Only four insurers have met paid-up capital requirement
Kathmandu, July 7
Only four insurers — one life and three non-life — have raised their paid-up capital to the required level, even as the given deadline for insurance companies to increase their paid-up capital is a little over a month away.
According to the Insurance Board (IB) — the insurance sector regulator — Nepal Life Insurance Company is the only firm among 18 life insurers in operation to have raised the paid-up capital as required till date. Similarly, Himalayan General Insurance, Shikhar Insurance and Neco Insurance have met the regulatory capital requirement out of 20 non-life insurers in the market, as per the IB.
As per the directive titled ‘Insurer registration and operation of insurance business’ issued by the Insurance Board some two years back, the insurance companies have to raise their paid-up capital to Rs one billion from the earlier requirement of Rs 250 million for non-life insurers and to Rs two billion from Rs 500 million earlier for life insurers within mid-July, 2018.
The directive, however, has a provision whereby insurers can request extension to fulfil the criteria with the Insurance Board a week before the 2017-18 fiscal year ends.
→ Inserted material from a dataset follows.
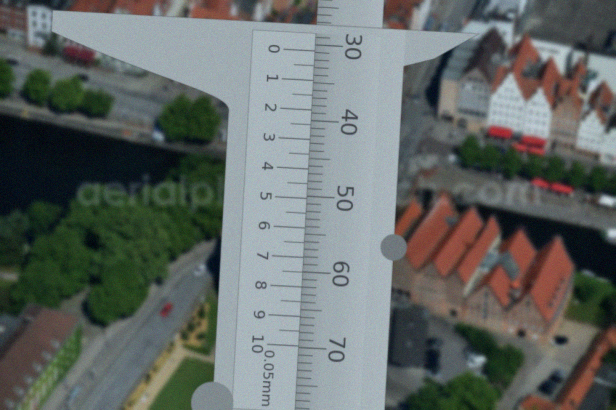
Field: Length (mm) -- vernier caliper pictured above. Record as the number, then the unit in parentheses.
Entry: 30.8 (mm)
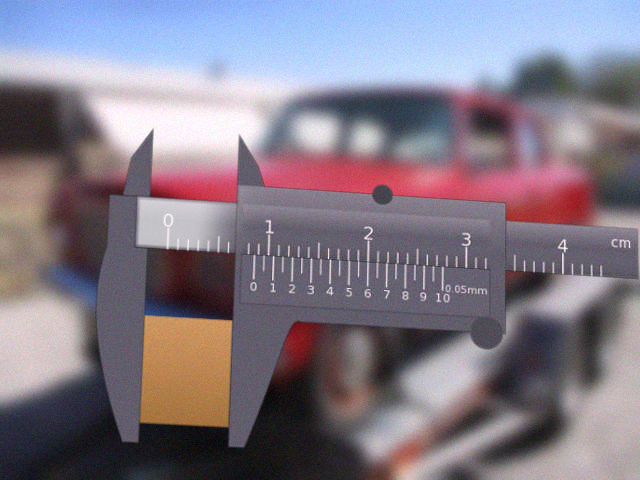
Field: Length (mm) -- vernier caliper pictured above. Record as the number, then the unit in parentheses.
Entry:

The IB can then provide additional three months for the insurance firms to meet the paid-up capital requirement if it finds the requests to be genuine and convincing.
However, Chiranjibi Chapagain, chairman of IB, said that the regulatory body will force the insurance companies to opt for merger if they are unable to raise their paid-up capital to the required level within the given time.
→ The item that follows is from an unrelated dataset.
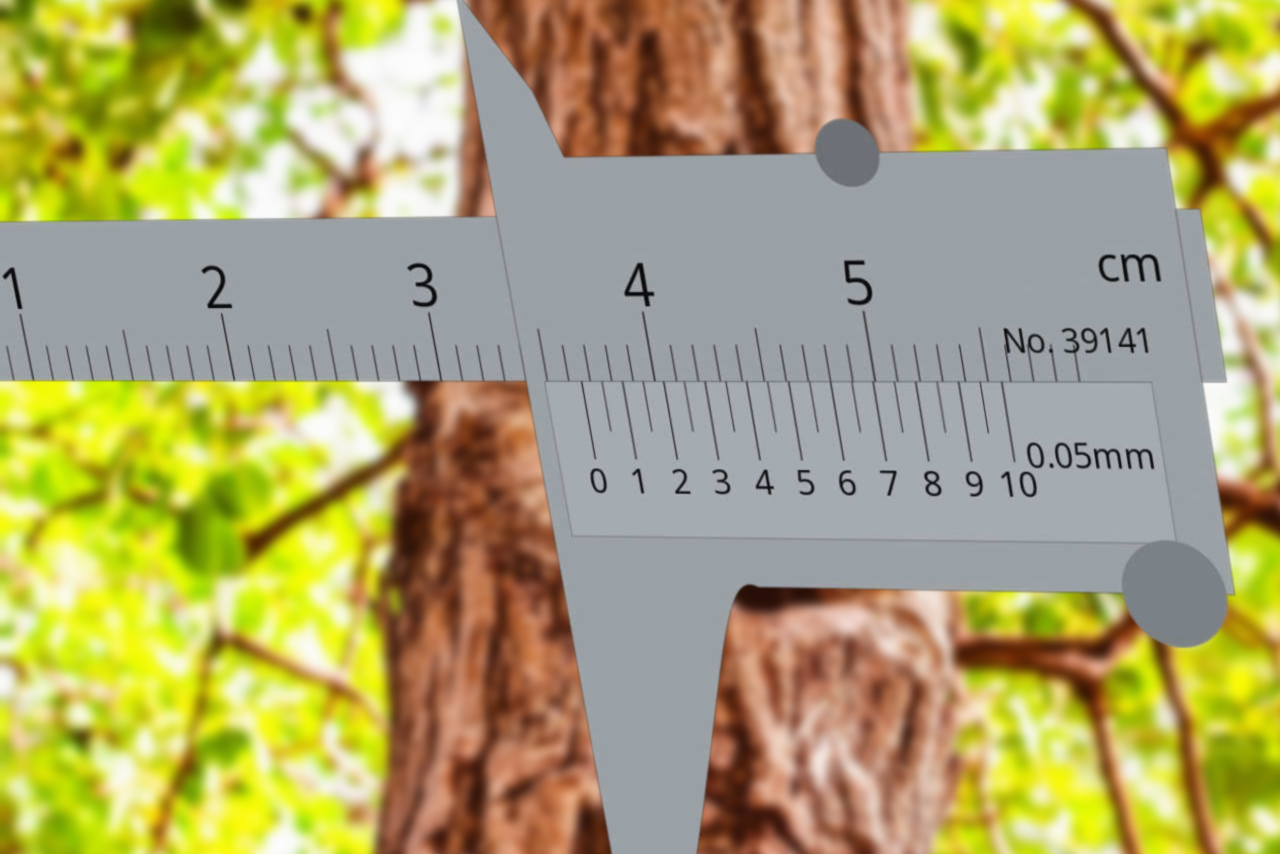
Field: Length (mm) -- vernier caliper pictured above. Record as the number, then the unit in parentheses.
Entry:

The IB has barred the promoters to chip in investment by obtaining loan from financial institutions. “If the firms cannot meet the paid-up capital requirement within the given time, we will encourage them to merge based on cross-holdings of promoters and other tools that were adopted during merger of banks and financial institutions by Nepal Rastra Bank,” said Chapagain.
The IB had granted licence to new insurers after issuance of the ‘Insurers registration and operation of insurance business directive’. There were nine life insurers and 17 non-life insurance companies in operation before the board granted licence to nine new life insurance companies and three non-life insurance firms.
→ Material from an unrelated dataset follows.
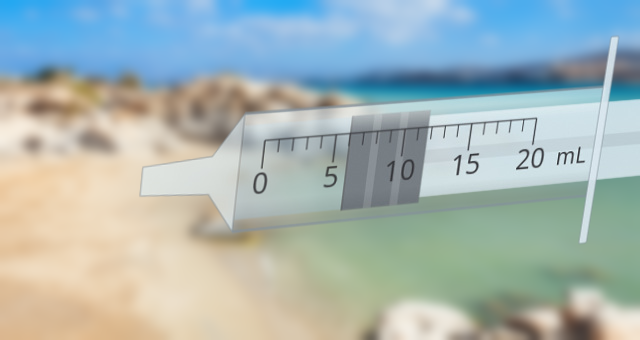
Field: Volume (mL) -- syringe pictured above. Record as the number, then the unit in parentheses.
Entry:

Along with the entry of new players in the market, the Insurance Board expects the insurance penetration to increase, as it is merely 11 per cent till date. The penetration is, nonetheless, an improvement compared to two years ago, when insurance penetration rate was witnessed at just seven per cent of the total population.
“Including the insurance policies purchased from migrant workers, insurance outreach has expanded to around 14 per cent of the total population,” according to Chapagain. He further said that the lapse ratio in the insurance sector is high at 28 per cent, which is another concern of the insurance sector regulator.
The lapse ratio measures the amount of insurance policy renewals with respect to the total number of insurance policies at the beginning of a specified period. Often times the insured have been allowing their policy to lapse because the insurance agent did not properly explain the terms and conditions of the policy, lack of understanding, insurance policy was bought without regular income source and shocks in income source, and lack of proper follow-up, among others.